I'm looking for some general advice on madrid, in particular what areas are good to live in? The office I'll be working in is located in the "Ciudad Lineal" region. I'd be happy to live anywhere up to 30min from here via public transport. My limit on rent would be roughly €500 p/m (for a room in a house share that is). I've started looking at places on the "idealista" website, but they seperate their properties into different regions and I don't know anything about any of the regions. So I'd greatly appreciate any advice on where is good to live and where isn't. Also, what is the standard procedure in relation to deposits? Most of the rooms I've seen required one months rent as deposit, is that the norm?
I'd greatly appreciate any help at all.
Kind Regards,
Conor


----------



## Trubrit (Nov 24, 2010)

Ciudad Lineal is a really nice area and I am sure that you will get a room for much less than that, probably about 250/300. finally, welcome to this great city, you'll love it!!


----------



## Trubrit (Nov 24, 2010)

Hi again Conor, I forgot to say that there is a great Irish pub there called Irish Corner, great food and drink.


----------



## Conor Hennessy (Aug 27, 2011)

That's great to hear Trubrit, thank you very much. I was hoping it's a nice area as there seem to be a huge amount of rooms available in the area at very good prices.

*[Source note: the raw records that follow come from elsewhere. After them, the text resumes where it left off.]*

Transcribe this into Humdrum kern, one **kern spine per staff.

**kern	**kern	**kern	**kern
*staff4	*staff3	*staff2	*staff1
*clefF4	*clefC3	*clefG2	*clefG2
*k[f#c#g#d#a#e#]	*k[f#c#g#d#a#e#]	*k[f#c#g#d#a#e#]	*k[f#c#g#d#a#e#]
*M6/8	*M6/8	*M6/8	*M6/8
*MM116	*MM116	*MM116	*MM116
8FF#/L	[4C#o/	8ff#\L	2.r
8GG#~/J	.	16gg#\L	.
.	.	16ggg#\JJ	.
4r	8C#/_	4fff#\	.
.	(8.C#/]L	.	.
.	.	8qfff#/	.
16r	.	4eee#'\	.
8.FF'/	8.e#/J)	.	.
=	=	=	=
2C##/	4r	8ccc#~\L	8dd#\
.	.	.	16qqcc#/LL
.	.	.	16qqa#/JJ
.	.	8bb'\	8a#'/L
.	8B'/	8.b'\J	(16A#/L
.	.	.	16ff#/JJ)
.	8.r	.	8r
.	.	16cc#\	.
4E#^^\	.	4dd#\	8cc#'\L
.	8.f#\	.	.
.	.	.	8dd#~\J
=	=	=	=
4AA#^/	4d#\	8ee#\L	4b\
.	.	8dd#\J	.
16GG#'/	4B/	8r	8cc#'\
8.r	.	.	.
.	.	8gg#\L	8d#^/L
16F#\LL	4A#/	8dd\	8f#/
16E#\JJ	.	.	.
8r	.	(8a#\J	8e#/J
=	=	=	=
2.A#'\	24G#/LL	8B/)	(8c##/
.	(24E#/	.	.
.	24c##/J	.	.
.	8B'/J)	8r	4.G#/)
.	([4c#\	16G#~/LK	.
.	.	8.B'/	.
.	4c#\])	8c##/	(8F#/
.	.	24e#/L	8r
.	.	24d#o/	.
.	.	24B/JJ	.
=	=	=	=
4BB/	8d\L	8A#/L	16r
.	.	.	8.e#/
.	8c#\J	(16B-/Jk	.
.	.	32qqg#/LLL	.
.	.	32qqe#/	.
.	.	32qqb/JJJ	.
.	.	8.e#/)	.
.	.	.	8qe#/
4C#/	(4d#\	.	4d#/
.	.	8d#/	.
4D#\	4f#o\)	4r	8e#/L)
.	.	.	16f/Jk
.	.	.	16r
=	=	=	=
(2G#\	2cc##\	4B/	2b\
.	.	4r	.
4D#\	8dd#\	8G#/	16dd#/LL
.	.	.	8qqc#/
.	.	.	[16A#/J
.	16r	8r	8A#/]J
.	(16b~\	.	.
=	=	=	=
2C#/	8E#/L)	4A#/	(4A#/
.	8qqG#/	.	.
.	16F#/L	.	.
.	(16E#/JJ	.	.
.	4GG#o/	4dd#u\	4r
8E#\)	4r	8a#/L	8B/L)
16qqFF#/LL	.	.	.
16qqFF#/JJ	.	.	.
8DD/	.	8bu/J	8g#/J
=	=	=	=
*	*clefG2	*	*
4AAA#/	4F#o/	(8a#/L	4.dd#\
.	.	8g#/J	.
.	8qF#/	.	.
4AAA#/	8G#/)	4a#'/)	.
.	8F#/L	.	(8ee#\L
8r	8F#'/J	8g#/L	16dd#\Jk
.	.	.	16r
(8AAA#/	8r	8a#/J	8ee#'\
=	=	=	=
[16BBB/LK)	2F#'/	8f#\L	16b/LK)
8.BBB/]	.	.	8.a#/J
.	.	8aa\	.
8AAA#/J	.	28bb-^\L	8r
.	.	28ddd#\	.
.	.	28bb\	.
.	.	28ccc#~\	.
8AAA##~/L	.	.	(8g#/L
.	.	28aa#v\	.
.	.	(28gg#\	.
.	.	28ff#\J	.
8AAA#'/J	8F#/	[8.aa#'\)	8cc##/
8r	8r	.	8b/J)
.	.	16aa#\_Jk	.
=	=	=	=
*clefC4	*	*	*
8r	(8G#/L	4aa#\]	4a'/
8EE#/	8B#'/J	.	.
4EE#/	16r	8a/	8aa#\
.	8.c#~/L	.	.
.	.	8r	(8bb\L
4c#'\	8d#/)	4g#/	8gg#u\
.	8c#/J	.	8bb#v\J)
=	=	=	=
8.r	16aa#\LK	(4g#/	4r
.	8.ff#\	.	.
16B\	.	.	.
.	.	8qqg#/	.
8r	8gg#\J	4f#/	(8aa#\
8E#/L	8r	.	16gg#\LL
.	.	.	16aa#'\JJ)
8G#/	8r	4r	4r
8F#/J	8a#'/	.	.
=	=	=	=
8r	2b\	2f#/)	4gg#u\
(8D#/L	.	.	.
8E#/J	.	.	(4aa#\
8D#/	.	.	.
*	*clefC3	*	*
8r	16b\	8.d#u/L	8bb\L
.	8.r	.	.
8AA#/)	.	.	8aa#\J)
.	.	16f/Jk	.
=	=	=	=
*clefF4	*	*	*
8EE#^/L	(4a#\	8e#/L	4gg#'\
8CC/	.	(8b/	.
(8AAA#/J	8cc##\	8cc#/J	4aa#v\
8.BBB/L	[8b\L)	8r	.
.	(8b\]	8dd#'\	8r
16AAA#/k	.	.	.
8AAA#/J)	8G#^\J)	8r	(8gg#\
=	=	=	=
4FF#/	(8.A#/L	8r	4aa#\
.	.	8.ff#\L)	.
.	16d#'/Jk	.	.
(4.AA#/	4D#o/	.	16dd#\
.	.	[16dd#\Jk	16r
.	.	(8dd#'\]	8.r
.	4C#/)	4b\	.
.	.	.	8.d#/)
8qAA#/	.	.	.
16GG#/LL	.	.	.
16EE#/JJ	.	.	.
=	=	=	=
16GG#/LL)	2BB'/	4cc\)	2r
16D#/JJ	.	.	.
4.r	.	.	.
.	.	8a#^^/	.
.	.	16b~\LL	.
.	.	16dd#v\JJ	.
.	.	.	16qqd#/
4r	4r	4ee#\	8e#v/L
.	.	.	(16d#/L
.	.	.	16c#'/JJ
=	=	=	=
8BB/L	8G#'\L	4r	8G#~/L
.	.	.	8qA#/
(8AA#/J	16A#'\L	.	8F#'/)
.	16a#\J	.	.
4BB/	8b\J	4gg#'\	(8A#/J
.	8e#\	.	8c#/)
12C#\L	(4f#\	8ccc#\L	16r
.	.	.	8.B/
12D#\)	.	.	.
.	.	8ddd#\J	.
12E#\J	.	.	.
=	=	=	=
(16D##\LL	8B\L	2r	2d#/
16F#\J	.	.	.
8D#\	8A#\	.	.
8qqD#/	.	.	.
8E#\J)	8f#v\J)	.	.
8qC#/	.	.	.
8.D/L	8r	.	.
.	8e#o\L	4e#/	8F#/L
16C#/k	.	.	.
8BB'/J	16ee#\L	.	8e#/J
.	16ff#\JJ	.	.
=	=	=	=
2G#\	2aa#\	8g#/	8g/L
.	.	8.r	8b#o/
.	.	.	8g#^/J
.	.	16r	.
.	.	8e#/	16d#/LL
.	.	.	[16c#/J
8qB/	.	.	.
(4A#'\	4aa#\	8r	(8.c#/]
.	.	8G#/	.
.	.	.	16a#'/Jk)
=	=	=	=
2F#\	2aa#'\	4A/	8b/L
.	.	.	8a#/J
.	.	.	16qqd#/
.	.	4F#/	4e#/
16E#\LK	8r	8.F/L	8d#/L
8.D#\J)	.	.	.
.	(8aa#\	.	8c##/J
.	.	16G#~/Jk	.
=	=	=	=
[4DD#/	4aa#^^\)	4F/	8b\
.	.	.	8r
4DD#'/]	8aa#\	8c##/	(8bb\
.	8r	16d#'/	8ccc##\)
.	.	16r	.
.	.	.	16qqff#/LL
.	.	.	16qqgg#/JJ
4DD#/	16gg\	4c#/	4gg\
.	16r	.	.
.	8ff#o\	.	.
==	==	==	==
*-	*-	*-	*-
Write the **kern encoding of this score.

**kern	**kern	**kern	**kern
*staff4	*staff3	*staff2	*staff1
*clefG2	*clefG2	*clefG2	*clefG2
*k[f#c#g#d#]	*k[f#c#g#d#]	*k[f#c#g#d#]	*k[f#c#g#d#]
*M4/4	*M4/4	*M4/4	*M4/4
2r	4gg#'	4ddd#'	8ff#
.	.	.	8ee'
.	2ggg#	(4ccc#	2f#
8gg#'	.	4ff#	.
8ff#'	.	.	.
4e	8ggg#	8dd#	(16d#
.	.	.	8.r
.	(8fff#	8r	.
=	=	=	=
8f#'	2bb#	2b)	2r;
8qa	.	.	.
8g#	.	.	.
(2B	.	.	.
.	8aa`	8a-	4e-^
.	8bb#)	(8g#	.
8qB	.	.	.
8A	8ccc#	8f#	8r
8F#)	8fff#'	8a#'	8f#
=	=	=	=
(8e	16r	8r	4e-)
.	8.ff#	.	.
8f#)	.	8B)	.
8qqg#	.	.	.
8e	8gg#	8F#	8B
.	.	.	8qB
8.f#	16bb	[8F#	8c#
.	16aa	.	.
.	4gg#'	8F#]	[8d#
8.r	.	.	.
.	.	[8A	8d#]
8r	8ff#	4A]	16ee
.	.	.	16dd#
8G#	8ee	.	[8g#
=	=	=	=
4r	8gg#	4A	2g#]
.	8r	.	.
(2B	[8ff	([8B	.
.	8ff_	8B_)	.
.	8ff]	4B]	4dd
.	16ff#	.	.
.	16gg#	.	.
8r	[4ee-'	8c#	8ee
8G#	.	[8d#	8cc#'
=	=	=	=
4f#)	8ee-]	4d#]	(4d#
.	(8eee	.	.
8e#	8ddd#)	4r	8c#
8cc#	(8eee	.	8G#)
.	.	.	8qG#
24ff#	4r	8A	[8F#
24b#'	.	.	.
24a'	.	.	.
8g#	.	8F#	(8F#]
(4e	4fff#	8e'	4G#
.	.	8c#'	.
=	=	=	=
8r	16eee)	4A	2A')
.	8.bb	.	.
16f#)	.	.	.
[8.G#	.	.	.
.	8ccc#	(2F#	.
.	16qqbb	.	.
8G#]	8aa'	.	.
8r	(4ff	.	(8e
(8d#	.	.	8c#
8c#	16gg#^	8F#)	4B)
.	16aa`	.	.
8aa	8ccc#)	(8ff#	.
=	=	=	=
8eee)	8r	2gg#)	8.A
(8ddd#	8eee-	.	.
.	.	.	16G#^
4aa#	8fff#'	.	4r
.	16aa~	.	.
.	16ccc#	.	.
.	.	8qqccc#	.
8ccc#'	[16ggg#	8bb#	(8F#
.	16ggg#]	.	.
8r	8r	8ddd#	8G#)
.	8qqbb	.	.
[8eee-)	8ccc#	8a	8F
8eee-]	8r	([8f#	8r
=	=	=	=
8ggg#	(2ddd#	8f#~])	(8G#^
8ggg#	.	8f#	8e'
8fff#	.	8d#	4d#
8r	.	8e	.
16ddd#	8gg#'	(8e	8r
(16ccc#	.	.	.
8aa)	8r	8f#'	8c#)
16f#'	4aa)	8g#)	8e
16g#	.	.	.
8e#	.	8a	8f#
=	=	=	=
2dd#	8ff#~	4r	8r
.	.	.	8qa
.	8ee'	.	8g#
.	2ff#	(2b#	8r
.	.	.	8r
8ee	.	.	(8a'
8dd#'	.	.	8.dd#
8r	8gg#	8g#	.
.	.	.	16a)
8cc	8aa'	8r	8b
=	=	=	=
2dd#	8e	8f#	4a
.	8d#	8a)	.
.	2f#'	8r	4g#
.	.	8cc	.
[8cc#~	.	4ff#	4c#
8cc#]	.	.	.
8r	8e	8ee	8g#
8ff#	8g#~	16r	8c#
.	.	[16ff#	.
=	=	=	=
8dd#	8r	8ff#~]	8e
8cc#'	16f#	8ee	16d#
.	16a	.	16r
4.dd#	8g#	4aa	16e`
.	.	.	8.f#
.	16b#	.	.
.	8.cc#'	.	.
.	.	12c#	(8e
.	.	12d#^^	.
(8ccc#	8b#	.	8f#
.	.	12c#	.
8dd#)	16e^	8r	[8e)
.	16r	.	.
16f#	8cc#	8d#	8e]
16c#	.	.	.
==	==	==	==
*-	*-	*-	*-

Thanks again


----------



## Pesky Wesky (May 10, 2009)

Hi Connor,
I don't know the district too much. There is some info in Wikipedia about it.
Here's a map of the districts in Madrid.
Distritos de Madrid
Ciudad Lineal is the long green one to the right. Next to it is Salamanca - one of the most expensive districts.

What are yoou going to be doing in Madrid? If it's teaching in an academy, you might find this map useful too!
Off to my first class of the day. See you.


----------



## 90199 (Mar 21, 2010)

Best of luck for your new life!!


----------